┌────────

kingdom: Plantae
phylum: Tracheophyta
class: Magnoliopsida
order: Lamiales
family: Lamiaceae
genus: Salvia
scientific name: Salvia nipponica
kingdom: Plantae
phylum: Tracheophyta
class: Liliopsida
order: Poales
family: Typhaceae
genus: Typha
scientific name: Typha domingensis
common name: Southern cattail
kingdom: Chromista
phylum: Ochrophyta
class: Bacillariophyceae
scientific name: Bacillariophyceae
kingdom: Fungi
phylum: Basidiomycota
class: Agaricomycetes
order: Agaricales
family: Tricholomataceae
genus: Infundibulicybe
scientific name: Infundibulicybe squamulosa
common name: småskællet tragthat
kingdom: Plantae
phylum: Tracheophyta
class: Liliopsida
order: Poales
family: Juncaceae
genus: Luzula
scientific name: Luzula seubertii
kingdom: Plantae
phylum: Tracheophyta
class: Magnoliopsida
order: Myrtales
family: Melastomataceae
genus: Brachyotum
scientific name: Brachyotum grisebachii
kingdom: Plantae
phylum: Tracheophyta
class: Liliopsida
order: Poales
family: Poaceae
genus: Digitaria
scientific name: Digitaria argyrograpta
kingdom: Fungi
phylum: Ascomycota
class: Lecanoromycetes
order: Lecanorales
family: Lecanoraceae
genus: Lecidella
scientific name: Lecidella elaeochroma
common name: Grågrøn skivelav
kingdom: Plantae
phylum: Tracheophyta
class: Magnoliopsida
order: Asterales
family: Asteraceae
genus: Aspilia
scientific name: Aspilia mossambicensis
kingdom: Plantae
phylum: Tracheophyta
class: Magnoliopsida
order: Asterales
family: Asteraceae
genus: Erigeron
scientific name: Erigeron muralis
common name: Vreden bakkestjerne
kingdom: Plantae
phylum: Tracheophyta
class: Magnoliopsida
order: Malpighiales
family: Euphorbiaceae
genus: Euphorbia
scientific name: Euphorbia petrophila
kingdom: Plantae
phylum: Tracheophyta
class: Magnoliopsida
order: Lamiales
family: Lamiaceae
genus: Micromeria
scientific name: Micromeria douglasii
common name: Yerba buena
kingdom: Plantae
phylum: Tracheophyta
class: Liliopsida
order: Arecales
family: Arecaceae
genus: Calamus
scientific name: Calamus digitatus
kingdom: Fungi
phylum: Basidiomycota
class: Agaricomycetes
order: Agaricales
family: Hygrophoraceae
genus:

└────────

Rewrite every line of the material above as a numbered list, dropping any blank lines.

**Solution**
1. kingdom: Plantae
2. phylum: Tracheophyta
3. class: Magnoliopsida
4. order: Lamiales
5. family: Lamiaceae
6. genus: Salvia
7. scientific name: Salvia nipponica
8. kingdom: Plantae
9. phylum: Tracheophyta
10. class: Liliopsida
11. order: Poales
12. family: Typhaceae
13. genus: Typha
14. scientific name: Typha domingensis
15. common name: Southern cattail
16. kingdom: Chromista
17. phylum: Ochrophyta
18. class: Bacillariophyceae
19. scientific name: Bacillariophyceae
20. kingdom: Fungi
21. phylum: Basidiomycota
22. class: Agaricomycetes
23. order: Agaricales
24. family: Tricholomataceae
25. genus: Infundibulicybe
26. scientific name: Infundibulicybe squamulosa
27. common name: småskællet tragthat
28. kingdom: Plantae
29. phylum: Tracheophyta
30. class: Liliopsida
31. order: Poales
32. family: Juncaceae
33. genus: Luzula
34. scientific name: Luzula seubertii
35. kingdom: Plantae
36. phylum: Tracheophyta
37. class: Magnoliopsida
38. order: Myrtales
39. family: Melastomataceae
40. genus: Brachyotum
41. scientific name: Brachyotum grisebachii
42. kingdom: Plantae
43. phylum: Tracheophyta
44. class: Liliopsida
45. order: Poales
46. family: Poaceae
47. genus: Digitaria
48. scientific name: Digitaria argyrograpta
49. kingdom: Fungi
50. phylum: Ascomycota
51. class: Lecanoromycetes
52. order: Lecanorales
53. family: Lecanoraceae
54. genus: Lecidella
55. scientific name: Lecidella elaeochroma
56. common name: Grågrøn skivelav
57. kingdom: Plantae
58. phylum: Tracheophyta
59. class: Magnoliopsida
60. order: Asterales
61. family: Asteraceae
62. genus: Aspilia
63. scientific name: Aspilia mossambicensis
64. kingdom: Plantae
65. phylum: Tracheophyta
66. class: Magnoliopsida
67. order: Asterales
68. family: Asteraceae
69. genus: Erigeron
70. scientific name: Erigeron muralis
71. common name: Vreden bakkestjerne
72. kingdom: Plantae
73. phylum: Tracheophyta
74. class: Magnoliopsida
75. order: Malpighiales
76. family: Euphorbiaceae
77. genus: Euphorbia
78. scientific name: Euphorbia petrophila
79. kingdom: Plantae
80. phylum: Tracheophyta
81. class: Magnoliopsida
82. order: Lamiales
83. family: Lamiaceae
84. genus: Micromeria
85. scientific name: Micromeria douglasii
86. common name: Yerba buena
87. kingdom: Plantae
88. phylum: Tracheophyta
89. class: Liliopsida
90. order: Arecales
91. family: Arecaceae
92. genus: Calamus
93. scientific name: Calamus digitatus
94. kingdom: Fungi
95. phylum: Basidiomycota
96. class: Agaricomycetes
97. order: Agaricales
98. family: Hygrophoraceae
99. genus:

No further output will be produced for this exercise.